KAKUA AND KANTOR
Silent concert for choir and mercury ocean. 06.21.06. and 09.24.07, International Day of Music (06) and La Merçé (07). Sant Sebastià Beach, BCN.
At dusk, Kántor, the character who directs the ocean waves as if he were conducting an orchestra, coincides with a group of silent musicians and the mute harmony of a soundless choir.
Hommage to Tadeusz Kantor and his piece “the sea concert”.
With Euskal Hiria Choir conducted by Pablo Vélez, Jacob Draminsky, Aurora Vélez, and the tuba players Sergi Vergés, David Parras, Toni Chelvi and Custodio Muñoz.
"In 1930s China, Kazantzaki's search takes him to a temple in Beijing, where he attends a silent concert. The musicians take their seats and tune their instruments. "The old master starts the gesture of clapping his hands, but his palms stop just before touching. It is the signal that this surprising mute concert can begin. The violinists lift up their bows and the flute players adjust their instruments on their lips, while their fingers move quickly over the holes. Absolute silence... Nothing is heard. It is like a concert taking place very far away (...)." J. Pezeu-Massabuau also makes reference to old Japanese celebrations where silent concerts were secretly held: "Everybody listened, and what they heard in it, nobody could repeat." (From David Le Breton's Silence, published in Spanish by Sequitur, 2001)
In this context, it is also essential to refer to 4'33", the famous silent piece by American composer John Cage. Written in 1952 and divided into three movements, it may be performed with any instrument or combination of instruments. The only unchanging aspect of 4'33'' is its duration. During that set period of time the performer, following the indications on the score, does not play a single note, which makes the piece absolutely contiguous with the world. It becomes the world itself. This way, Cage puts the audience in dialogue with nature and invites it to listen to ambient sounds. The significance given to the act of "listening" is probably Cage's most important legacy. "Music never stops; it is only the listening that is intermittent." This quote from Henry David Thoreau, the author of Walden, summarizes his message.

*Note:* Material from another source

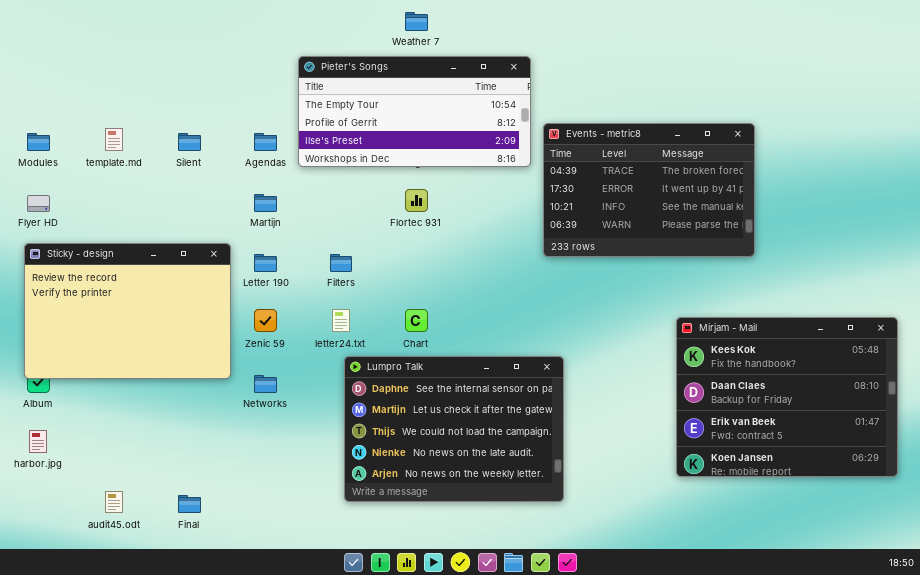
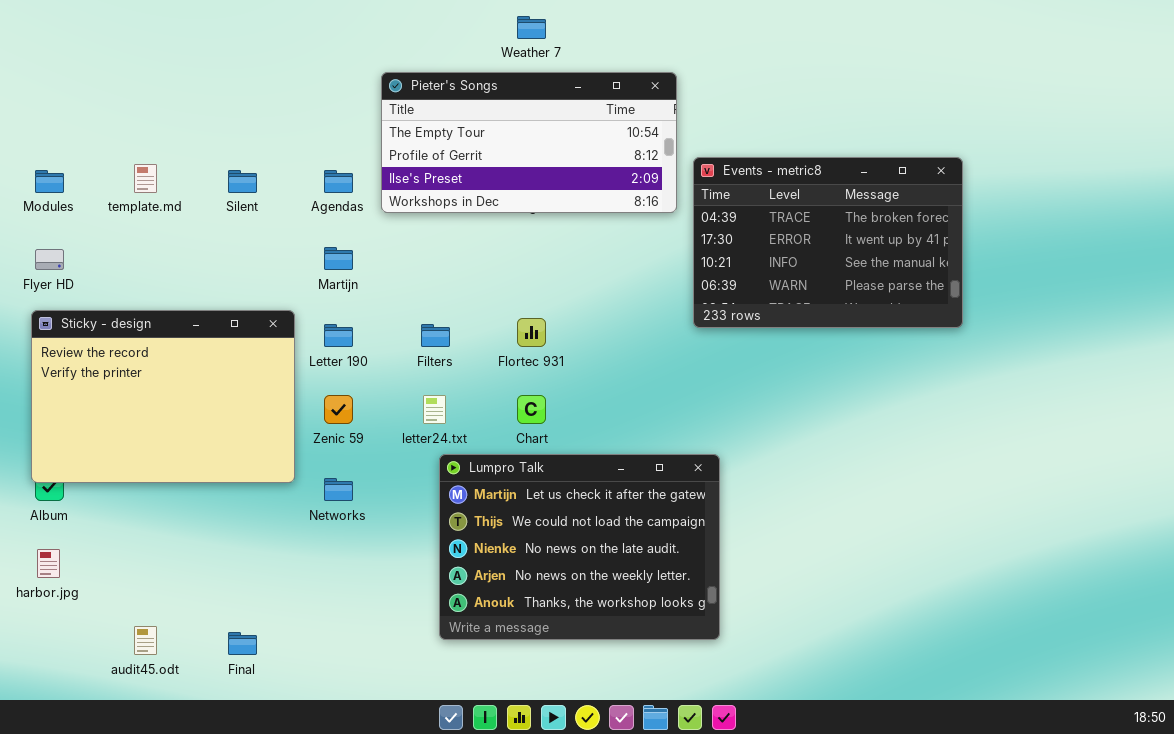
Flortec 931: [405,189,428,212] -> [517,318,546,347], moved
Mirjam - Mail: [676,317,898,477] -> none, closed
Lumpro Talk: [344,356,564,502] -> [439,454,720,640], scrolled down 1 row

Finally, we would like to mention a little known story involving German philosopher Theodor W. Adorno (1903-1969). According to this story, the only time Adorno visited Freiburg University--the turf of Martin Heidegger, his philosophical opponent--to give a lecture, Heidegger's students offered Adorno a string quartet concert during which the music was played, but not a single note was heard. With that, Heidegger's students alluded with irony to Adorno's aesthetic principle, according to which the work of art must not be disclosed under any circumstances.